Die Spannung war fast unerträglich.
„Was sagten sie noch?“, wollten die Ameisen wissen.
„Ich bin schon sehr alt. - Kräh ...- Ich habe es vergessen, an welchem Tag Vollmond sein wird", sagte sie leise.
Der Schreck bei den Tieren verflog schnell, als Herr Stamm mit tiefer Stimme sagte: „Sei nicht traurig, Krähe. Ein uralter Baum, wie ich, hat schon viele Male den Mond auf und untergehen sehen. Ich weiß daher, dass schon morgen Nacht Vollmond sein wird.“
Frau Wurzel war außer sich vor Glück, als sie dies hörte.
„Schon morgen Nacht!“, jubelte sie. Obwohl sie sehr neugierig war, was um Mitternacht geschehen wird, hatte sie auch ein wenig Angst. Aber ihre Freunde beruhigten sie.
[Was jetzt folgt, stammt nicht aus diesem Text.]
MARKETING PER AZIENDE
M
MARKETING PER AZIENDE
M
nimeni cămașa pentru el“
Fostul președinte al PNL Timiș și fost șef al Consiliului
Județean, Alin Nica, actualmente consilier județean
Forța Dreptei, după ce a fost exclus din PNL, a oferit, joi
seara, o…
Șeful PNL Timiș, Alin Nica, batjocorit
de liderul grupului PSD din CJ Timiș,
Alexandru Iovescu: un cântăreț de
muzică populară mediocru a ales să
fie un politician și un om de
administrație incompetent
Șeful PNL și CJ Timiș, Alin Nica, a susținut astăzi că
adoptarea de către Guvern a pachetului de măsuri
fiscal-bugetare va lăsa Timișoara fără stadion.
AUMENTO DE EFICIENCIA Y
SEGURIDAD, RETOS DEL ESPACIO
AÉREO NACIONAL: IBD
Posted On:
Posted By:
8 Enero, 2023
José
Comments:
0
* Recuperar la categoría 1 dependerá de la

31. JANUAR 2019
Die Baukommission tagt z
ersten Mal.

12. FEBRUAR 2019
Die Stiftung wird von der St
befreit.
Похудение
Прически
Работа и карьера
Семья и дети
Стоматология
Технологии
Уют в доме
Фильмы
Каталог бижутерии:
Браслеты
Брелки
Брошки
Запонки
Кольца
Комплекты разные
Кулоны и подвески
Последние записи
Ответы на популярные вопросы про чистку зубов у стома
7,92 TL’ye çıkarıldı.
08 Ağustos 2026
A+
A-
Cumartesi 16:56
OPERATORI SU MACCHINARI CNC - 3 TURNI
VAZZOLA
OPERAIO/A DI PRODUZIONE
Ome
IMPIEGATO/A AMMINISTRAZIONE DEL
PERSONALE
„Wir bleiben bei ihnen und helfen, wenn es nötig wird“, sagten sie.
Nachdem nun alles gesagt war, ging jeder seiner Wege.
Die Ameisen sammelten fleißig Tannennadeln für ihren, immer größer werdenden Hügel. Käfer rannten eilig über den Waldboden und Spinnen, die zwischen den Sträuchern hingen, webten emsig ihr Netze.
Der nächste Tag verging rasch, und am Abend, als die Sonne langsam hinter den Bergen unterging, versammelten sich die Tiere des Waldes am Hügel. Jeder wollte bei diesem Wunder dabei sein.
Die Familien der Zweige und Äste und Herr Stamm, alle waren sehr aufgeregt. Frau Wurzel dagegen lauschte still. „Vielleicht bewegt sich ja schon etwas“, dachte sie.
Als der Mond endlich aufgegangen und es Mitternacht war, begann sich der Waldboden, um den uralten Baum herum, langsam zu öffnen.
„Seht nur, seht..! Gleich kann Frau Wurzel den leuchtenden Mond sehen“, rief ein dicker Käfer. Freudig hüpfte er auf seinen Hinterbeinen hin und her.
Ein plötzliches Knacken ließ alle erschrecken. Der Spalt drohte einzustürzen.
„Schnell, schnell, schnell!“, riefen die Ameisen wild durcheinander. „Wir müssen helfen!“
Hastig schoben sie die herabgefallenen Erdklümpchen zur Seite, und nach kurzer Zeit war es dann endlich soweit.
Frau Wurzel sah den silbern leuchtenden Mond und die funkelnden Sterne.
„Noch nie, in meinem langen Leben, hab ich etwas Schöneres gesehen“, sagte sie mit zitternder Stimme. „Ich bin so glücklich...!“
Überglücklich schaute sie sich nach allen Seiten um. Ihre Freunde, die sie zum ersten Mal sehen konnte, winkten ihr zu. Doch die Zeit verging viel zu schnell. Eine dicke Wolke schob sich vor dem Mond und seine wundersamen Kräfte wurden schwächer. Nach und nach schloss sich der Waldboden wieder. „Auf Wiedersehen, ihr habt mich sehr glücklich gemacht“, rief Frau Wurzel, bevor sie in der Finsternis verschwand.
Erst weit nach Mitternacht kehrte am Hügel wieder Ruhe ein. Die Tiere waren nach Hause gegangen, und der uralte Baum wiegte sich im lauen Nachtwind.
Als am nächsten Morgen die Sonne aufging deutete nichts mehr darauf hin, welch ein Wunder in der Nacht geschehen war.